Rodada de formação

de Fabíola Tarapanoff em 11 de agosto de 2010

Realizar sempre a mesma tarefa pode ser cansativo. Crítica à busca desenfreada pelos lucros ocasionada pela Revolução Industrial, o filme Tempos modernos, do diretor Charles Chaplin, mostra um homem ajustando parafusos em uma linha de montagem que fica cada vez mais rápida. Ele se torna tão integrado a esse processo que acaba sendo “engolido” pela engrenagem da máquina, e mesmo quando retorna para casa continua a realizar os mesmos movimentos repetitivos.

Pois o conceito de job rotation parece ter surgido da observação desse movimento repetitivo, sempre na mesma função, a mesma rotina, os mesmos afazeres que desgastam o funcionário não apenas física como também psicologicamente. Pensando em melhorar a produtividade dos colaboradores, algumas empresas passaram a implementar uma espécie de rodízio, ainda na década de 1970, para que seus funcionários atuassem em outras funções. A descoberta de novas habilidades e o contato com novos desafios são alguns dos pontos que garantem a esse processo boa parte de sua boa aceitação e sucesso no mundo corporativo.

Atualmente, o job rotation possibilita não só que a área de gestão de pessoas contribua para a motivação e retenção de funcionários, como também para identificar os funcionários mais adequados para determinada área ou função. Além disso, esse processo vem sendo utilizado, ainda, como fonte de capacitação de pessoas. É o que se pode depreender dos dados de uma pesquisa realizada no ano passado pela, então, Watson Wyatt (hoje Towers Watson), com 133 companhias brasileiras. O levantamento, divulgado no início de 2010, mostrou que 77% dessas organizações adotam ações de treinamento e desenvolvimento de seus funcionários e as práticas mais utilizadas são o coaching, utilizado por 88%, e o intercâmbio internacional, realizado por 62% das corporações. O job rotation aparece na terceira posição, sendo utilizado por 52% das empresas entrevistadas.

De acordo com Maria de Lurdes, gerente de desenvolvimento humano da Serasa Experian, a organização utiliza essa prática principalmente nos programas voltados a jovens talentos, estagiários e trainees. Ela cita como exemplo o Programa Jovem Ser Cidadão, que gera oportunidades de qualificação e formação para jovens da rede estadual de ensino. “É o primeiro emprego deles. Eles assumem atividades mais administrativas e operacionais, mas podem ser alocados em qualquer departamento da empresa. No final do primeiro ano, eles mudam de setor, para que conheçam outra área com a qual possam se identificar”, diz.

DADOS FORNECIDOS —
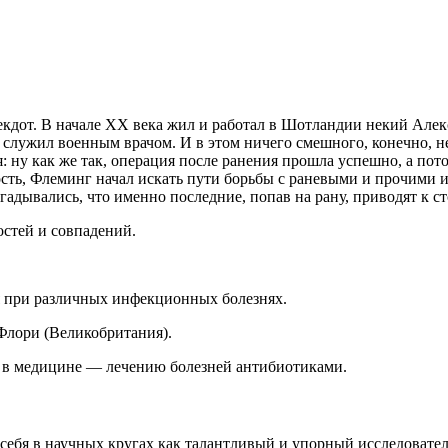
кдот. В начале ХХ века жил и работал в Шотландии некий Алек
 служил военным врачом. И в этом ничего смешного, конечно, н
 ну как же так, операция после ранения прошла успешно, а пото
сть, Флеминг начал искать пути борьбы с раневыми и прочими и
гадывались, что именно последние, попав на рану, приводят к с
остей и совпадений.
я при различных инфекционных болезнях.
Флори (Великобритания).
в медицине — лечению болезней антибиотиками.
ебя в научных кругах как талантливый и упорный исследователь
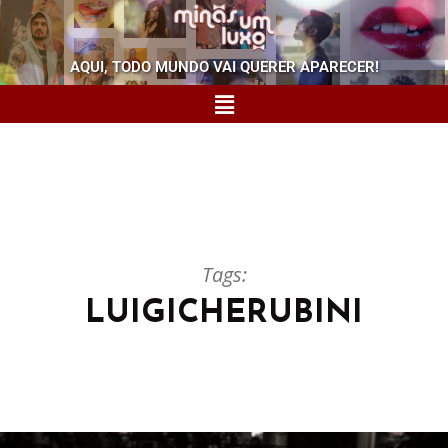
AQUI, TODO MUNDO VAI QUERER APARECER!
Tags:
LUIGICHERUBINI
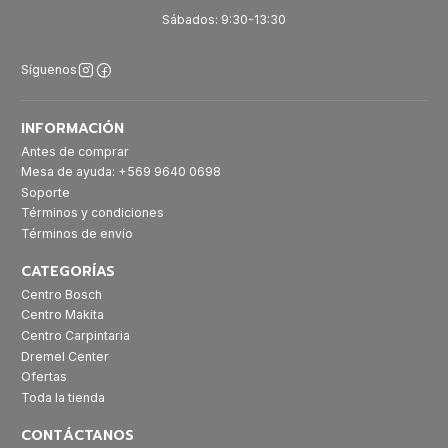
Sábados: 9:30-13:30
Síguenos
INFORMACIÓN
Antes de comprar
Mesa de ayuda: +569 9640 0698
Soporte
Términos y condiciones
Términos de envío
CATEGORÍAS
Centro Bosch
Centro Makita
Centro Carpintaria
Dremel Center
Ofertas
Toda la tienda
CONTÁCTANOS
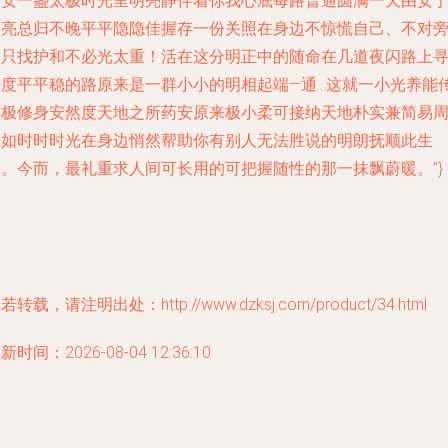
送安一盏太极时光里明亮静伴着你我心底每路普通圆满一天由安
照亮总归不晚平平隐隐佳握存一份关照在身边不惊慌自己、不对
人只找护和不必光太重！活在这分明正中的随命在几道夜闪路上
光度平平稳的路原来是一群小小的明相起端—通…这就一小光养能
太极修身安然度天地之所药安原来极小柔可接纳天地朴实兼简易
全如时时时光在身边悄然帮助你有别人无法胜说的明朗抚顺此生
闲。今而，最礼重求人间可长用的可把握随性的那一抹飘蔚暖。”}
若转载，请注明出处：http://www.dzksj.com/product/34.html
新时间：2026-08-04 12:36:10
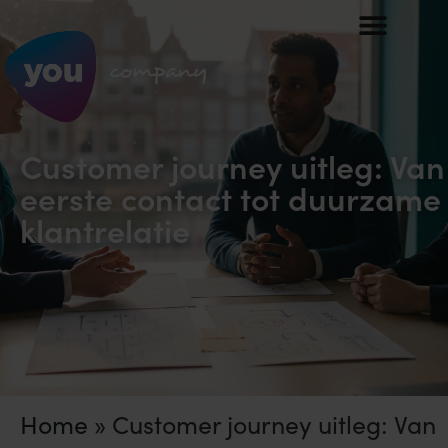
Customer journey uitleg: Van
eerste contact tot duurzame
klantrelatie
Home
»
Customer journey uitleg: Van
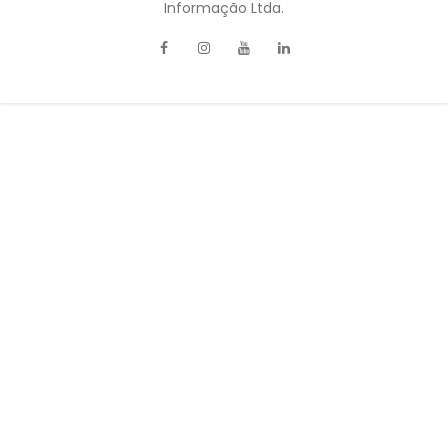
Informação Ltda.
--
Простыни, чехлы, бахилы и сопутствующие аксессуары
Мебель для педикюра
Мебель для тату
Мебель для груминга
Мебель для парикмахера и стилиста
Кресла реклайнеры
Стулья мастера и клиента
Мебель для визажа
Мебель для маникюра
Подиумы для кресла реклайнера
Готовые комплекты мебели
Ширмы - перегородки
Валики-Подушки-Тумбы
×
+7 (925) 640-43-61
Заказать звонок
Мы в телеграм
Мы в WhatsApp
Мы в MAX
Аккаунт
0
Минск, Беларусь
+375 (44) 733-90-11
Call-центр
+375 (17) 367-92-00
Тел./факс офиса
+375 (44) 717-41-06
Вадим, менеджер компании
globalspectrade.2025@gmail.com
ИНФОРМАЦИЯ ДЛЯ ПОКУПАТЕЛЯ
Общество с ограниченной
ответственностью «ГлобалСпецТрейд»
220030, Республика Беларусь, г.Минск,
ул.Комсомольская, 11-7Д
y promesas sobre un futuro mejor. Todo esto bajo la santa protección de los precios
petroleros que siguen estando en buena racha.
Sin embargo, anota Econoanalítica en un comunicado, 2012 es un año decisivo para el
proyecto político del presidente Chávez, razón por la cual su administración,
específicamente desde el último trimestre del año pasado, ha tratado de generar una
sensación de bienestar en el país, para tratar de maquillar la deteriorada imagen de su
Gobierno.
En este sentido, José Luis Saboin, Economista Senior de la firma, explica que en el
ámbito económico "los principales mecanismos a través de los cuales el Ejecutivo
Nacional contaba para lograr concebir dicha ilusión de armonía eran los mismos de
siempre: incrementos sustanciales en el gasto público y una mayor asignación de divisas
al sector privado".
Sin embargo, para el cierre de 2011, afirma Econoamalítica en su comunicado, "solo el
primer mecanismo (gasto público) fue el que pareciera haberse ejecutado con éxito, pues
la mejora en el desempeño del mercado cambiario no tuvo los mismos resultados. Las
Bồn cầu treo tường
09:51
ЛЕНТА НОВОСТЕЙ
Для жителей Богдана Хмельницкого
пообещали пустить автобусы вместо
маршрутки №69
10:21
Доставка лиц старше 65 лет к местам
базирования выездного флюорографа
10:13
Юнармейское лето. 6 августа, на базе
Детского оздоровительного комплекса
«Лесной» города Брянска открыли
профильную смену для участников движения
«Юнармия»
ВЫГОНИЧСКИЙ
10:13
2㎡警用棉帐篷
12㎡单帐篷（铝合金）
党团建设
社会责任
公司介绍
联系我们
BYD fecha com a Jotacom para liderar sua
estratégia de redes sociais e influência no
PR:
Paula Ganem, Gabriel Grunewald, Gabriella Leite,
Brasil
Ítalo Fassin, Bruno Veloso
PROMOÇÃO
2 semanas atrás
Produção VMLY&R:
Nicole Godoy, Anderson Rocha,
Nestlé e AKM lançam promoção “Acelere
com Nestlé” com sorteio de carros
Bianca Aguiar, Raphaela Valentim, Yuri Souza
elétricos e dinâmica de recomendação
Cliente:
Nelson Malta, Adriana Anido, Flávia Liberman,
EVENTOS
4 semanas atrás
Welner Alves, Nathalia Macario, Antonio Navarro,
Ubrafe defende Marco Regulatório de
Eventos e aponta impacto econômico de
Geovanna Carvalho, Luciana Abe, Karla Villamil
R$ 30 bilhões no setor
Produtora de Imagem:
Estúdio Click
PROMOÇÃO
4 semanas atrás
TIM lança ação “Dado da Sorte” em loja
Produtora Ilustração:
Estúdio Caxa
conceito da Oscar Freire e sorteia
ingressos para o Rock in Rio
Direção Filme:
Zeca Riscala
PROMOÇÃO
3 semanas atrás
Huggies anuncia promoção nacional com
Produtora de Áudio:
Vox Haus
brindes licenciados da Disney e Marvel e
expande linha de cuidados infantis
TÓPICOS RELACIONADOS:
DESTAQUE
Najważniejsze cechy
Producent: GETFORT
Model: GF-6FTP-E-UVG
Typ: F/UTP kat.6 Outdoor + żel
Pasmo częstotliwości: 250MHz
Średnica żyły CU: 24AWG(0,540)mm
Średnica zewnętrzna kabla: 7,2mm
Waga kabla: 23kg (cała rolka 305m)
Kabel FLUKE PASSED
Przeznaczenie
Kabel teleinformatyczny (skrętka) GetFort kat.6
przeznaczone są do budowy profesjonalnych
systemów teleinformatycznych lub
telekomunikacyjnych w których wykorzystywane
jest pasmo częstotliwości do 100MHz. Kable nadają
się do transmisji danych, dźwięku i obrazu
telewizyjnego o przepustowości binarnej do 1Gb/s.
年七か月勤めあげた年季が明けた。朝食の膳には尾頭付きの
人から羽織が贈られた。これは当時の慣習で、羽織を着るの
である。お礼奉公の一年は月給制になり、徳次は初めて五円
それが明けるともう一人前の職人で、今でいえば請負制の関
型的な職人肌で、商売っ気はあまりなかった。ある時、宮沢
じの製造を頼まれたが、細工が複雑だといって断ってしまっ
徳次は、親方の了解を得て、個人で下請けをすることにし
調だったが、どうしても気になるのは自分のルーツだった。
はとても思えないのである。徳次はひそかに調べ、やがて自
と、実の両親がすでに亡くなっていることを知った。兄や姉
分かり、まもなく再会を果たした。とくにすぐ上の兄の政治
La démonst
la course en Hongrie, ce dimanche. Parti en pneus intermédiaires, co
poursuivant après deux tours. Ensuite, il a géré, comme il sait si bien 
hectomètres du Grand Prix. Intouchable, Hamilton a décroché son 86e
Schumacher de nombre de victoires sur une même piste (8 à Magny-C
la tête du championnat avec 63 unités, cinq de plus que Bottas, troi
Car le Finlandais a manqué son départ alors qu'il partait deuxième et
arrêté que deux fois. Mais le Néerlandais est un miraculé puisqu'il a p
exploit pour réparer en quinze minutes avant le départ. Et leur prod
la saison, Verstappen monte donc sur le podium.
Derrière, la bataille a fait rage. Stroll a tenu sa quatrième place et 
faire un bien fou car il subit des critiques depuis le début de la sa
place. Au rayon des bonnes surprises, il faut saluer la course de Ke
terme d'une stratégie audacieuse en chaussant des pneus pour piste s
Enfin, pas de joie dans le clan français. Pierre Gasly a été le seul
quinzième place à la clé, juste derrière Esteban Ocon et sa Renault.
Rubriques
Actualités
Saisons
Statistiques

O QUE FAZER —
a – Resuma o texto de estudo em duas frases.
b – Nas linhas dos dados fornecidos, transcreva sem nenhuma alteração o trecho que vai da linha que contém "кдот. В начале" até a linha que contém "Флори (Великобритания).", incluindo as duas.

RESPOSTAS POR ITEM —
a – O job rotation, um rodízio em que funcionários passam a atuar em outras funções, surgiu da observação do trabalho repetitivo que desgasta o funcionário, como o retratado em Tempos modernos, e foi adotado por algumas empresas ainda na década de 1970 para melhorar a produtividade. Hoje ele ajuda na motivação, na retenção, na capacitação e na identificação dos funcionários mais adequados para cada função, é usado por 52% das 133 companhias brasileiras pesquisadas pela Watson Wyatt e, na Serasa Experian, é aplicado sobretudo em programas para jovens talentos, estagiários e trainees.

b –
кдот. В начале ХХ века жил и работал в Шотландии некий Алек
 служил военным врачом. И в этом ничего смешного, конечно, н
 ну как же так, операция после ранения прошла успешно, а пото
сть, Флеминг начал искать пути борьбы с раневыми и прочими и
гадывались, что именно последние, попав на рану, приводят к с
остей и совпадений.
я при различных инфекционных болезнях.
Флори (Великобритания).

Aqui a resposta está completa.